__WORK TO BE COMPLETED__: Would you copy each line of the records that includes the word "Fortunes"?

__RECORDS PROVIDED__:
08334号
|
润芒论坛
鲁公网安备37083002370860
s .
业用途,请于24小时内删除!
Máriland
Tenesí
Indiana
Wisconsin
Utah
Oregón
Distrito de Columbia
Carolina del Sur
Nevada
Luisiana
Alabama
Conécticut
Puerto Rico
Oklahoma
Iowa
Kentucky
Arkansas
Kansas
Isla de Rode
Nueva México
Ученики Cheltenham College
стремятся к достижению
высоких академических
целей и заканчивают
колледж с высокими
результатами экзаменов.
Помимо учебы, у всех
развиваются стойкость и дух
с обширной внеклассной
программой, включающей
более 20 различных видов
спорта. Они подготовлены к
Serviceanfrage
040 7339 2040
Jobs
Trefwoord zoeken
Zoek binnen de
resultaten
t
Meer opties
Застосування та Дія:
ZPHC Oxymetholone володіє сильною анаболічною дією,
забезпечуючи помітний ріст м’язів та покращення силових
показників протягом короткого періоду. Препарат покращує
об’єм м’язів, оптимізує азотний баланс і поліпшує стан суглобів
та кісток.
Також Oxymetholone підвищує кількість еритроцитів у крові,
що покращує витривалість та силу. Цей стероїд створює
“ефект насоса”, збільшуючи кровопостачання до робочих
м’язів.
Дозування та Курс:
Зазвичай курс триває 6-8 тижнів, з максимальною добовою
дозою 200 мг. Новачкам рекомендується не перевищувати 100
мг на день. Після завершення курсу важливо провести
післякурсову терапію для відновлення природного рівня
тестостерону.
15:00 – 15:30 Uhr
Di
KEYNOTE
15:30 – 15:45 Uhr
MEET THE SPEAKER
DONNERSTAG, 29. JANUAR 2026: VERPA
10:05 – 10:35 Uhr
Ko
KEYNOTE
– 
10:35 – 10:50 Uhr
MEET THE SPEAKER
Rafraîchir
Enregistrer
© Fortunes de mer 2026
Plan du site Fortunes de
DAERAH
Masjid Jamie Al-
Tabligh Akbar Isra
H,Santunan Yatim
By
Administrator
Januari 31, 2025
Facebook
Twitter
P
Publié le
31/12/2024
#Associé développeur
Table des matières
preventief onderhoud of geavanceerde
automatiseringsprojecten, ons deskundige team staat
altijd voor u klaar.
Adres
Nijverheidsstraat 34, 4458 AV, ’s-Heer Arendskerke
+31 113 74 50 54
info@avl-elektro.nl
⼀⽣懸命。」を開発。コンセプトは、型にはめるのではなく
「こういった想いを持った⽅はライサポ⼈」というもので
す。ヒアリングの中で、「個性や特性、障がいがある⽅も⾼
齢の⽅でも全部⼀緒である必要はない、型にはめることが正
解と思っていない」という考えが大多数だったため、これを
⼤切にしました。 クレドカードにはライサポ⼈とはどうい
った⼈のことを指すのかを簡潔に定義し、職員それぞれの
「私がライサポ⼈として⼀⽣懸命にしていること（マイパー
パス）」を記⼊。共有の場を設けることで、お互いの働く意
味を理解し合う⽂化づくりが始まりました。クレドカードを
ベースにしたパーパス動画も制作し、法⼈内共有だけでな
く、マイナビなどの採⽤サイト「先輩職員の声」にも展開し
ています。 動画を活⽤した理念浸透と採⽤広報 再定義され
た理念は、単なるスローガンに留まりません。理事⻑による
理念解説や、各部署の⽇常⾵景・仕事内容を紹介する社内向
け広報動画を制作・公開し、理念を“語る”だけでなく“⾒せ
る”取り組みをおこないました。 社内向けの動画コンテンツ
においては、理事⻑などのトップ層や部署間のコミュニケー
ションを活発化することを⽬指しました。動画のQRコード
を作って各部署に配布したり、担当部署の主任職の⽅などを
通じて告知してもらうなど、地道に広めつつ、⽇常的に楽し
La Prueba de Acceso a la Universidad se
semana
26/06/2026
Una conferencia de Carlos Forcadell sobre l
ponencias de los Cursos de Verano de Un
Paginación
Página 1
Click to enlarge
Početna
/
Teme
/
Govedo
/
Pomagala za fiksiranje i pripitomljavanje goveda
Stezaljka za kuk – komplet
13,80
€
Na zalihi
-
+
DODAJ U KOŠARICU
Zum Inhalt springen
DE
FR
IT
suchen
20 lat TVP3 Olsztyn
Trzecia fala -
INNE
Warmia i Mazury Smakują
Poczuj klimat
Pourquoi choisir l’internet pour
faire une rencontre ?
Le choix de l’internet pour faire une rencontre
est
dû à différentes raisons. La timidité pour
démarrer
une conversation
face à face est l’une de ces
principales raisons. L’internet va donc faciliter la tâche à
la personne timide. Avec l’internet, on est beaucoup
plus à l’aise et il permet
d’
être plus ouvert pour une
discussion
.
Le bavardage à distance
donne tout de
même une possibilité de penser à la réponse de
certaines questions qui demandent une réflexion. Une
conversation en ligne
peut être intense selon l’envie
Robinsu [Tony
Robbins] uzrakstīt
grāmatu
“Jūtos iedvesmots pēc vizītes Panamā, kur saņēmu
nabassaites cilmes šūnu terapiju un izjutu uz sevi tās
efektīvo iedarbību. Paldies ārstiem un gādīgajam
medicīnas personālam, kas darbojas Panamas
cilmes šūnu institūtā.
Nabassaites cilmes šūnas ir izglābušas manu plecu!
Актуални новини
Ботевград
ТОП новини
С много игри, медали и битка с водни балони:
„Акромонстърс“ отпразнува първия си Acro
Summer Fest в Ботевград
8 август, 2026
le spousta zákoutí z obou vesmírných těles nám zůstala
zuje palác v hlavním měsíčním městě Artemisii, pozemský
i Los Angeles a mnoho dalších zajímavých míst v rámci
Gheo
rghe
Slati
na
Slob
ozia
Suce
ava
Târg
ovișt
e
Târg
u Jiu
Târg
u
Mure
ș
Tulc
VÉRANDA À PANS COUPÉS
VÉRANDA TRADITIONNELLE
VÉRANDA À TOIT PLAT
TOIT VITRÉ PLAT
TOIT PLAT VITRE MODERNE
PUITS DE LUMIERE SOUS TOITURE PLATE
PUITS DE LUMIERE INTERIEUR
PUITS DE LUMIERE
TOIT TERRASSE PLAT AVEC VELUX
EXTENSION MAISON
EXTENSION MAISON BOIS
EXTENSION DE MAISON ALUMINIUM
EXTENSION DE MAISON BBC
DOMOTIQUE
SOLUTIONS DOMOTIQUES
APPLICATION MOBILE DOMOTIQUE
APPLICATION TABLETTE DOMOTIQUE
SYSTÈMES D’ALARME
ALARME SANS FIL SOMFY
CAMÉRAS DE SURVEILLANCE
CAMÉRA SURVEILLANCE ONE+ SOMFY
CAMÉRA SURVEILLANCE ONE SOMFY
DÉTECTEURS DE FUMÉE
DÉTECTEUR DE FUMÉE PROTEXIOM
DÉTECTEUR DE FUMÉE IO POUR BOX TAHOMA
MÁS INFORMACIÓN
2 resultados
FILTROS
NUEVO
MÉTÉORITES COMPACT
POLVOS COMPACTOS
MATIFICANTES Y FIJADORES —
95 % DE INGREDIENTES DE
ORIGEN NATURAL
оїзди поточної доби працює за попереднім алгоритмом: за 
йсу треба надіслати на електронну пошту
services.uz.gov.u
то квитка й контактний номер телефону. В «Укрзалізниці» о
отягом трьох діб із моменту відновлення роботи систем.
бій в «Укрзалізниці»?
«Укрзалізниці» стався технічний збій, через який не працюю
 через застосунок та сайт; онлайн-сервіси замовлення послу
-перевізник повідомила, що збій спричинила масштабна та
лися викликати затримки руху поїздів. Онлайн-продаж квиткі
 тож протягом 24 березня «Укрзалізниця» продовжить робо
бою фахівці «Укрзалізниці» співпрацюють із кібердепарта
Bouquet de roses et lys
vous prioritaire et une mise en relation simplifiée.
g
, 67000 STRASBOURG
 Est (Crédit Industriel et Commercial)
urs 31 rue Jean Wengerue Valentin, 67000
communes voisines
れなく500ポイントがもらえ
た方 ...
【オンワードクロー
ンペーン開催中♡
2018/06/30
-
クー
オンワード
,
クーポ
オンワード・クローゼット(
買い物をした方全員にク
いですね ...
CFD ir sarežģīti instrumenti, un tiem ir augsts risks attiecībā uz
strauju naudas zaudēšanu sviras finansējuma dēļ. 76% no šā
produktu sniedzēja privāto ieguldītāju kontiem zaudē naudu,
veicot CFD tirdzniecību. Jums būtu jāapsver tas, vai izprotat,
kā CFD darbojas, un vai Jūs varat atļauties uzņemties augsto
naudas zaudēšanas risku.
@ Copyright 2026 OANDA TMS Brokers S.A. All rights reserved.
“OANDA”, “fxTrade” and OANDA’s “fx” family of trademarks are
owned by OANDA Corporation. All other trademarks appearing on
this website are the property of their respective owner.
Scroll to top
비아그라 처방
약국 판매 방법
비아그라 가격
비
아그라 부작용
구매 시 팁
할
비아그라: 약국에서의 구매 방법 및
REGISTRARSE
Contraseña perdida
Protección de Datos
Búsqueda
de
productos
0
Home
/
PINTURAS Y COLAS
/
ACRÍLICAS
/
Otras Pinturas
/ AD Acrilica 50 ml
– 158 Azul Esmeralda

__RESPONSE FOR THIS EXERCISE__:
© Fortunes de mer 2026
Plan du site Fortunes de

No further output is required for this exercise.